### THE DATA
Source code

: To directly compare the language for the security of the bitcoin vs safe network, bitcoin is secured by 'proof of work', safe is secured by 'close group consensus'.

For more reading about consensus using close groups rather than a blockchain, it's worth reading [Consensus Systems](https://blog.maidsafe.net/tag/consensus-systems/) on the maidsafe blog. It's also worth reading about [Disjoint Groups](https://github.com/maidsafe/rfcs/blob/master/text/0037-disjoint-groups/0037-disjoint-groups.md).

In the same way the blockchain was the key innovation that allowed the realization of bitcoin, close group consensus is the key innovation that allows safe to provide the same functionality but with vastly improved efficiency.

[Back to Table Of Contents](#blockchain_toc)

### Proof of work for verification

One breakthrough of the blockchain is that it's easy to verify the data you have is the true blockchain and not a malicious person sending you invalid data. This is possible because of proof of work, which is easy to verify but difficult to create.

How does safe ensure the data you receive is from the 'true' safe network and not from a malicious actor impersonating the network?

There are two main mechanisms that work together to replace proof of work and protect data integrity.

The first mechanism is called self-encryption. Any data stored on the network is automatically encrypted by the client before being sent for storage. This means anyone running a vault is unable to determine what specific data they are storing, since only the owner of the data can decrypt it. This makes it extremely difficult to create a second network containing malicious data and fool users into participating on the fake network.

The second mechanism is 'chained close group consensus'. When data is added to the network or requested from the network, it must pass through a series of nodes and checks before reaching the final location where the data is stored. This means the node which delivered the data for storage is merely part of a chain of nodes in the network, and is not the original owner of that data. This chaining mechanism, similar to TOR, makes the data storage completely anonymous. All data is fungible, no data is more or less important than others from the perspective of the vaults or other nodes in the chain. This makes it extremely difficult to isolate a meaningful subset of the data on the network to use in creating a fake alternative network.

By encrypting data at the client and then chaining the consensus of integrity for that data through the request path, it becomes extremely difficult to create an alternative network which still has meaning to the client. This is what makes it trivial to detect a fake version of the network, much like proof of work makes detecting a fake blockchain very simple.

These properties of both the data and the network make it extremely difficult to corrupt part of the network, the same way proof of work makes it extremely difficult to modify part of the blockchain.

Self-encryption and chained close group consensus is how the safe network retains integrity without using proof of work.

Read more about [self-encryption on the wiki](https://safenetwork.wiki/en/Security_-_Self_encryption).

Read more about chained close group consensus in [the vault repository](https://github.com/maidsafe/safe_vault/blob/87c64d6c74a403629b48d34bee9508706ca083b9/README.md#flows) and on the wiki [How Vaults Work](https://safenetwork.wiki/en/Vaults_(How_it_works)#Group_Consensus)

...

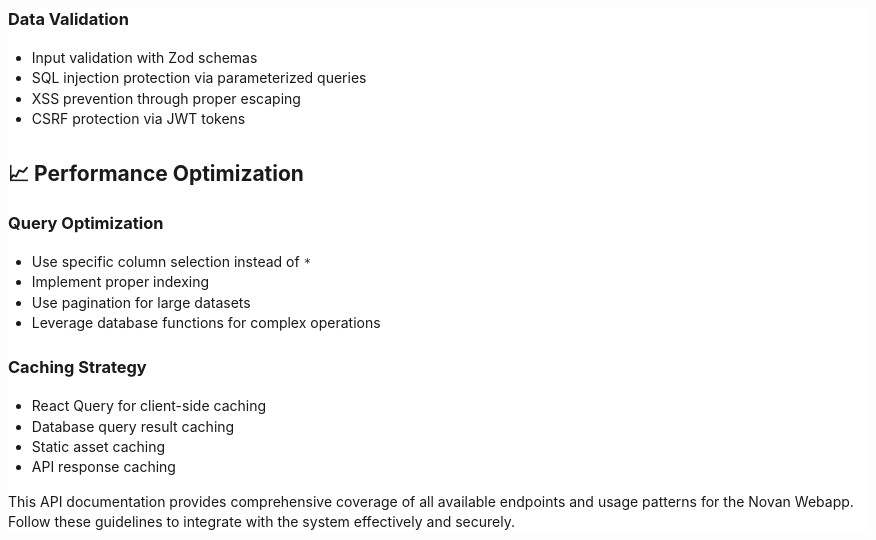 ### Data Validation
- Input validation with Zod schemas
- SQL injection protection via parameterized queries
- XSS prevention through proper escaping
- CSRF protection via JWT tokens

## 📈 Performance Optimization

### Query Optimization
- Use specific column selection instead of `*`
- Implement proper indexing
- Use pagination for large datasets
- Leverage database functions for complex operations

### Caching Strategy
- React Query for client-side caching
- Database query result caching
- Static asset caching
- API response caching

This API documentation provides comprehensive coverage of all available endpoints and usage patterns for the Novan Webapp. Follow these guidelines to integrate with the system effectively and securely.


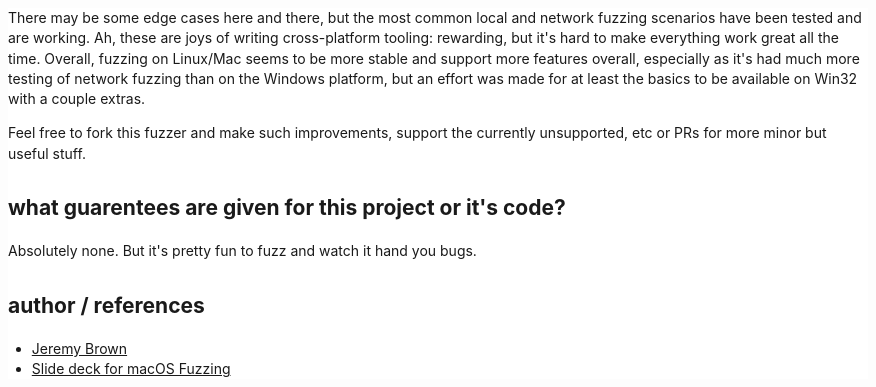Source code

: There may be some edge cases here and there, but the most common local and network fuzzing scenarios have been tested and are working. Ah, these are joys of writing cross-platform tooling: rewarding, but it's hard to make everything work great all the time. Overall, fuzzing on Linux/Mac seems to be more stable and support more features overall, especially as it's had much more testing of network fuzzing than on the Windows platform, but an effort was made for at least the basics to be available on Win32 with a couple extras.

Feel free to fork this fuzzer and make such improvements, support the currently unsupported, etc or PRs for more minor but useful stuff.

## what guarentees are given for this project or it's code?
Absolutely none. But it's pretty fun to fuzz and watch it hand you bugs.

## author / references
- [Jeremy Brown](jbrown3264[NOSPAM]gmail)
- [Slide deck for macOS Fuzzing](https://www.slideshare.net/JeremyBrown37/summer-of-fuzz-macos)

### WORK ITEM
After locating the line with "Read more about [self-encryption" above, return that line and every later line through the one with "Read more about chained", word for word and with nothing else.

### SOLUTION TO THE EXERCISE
Read more about [self-encryption on the wiki](https://safenetwork.wiki/en/Security_-_Self_encryption).

Read more about chained close group consensus in [the vault repository](https://github.com/maidsafe/safe_vault/blob/87c64d6c74a403629b48d34bee9508706ca083b9/README.md#flows) and on the wiki [How Vaults Work](https://safenetwork.wiki/en/Vaults_(How_it_works)#Group_Consensus)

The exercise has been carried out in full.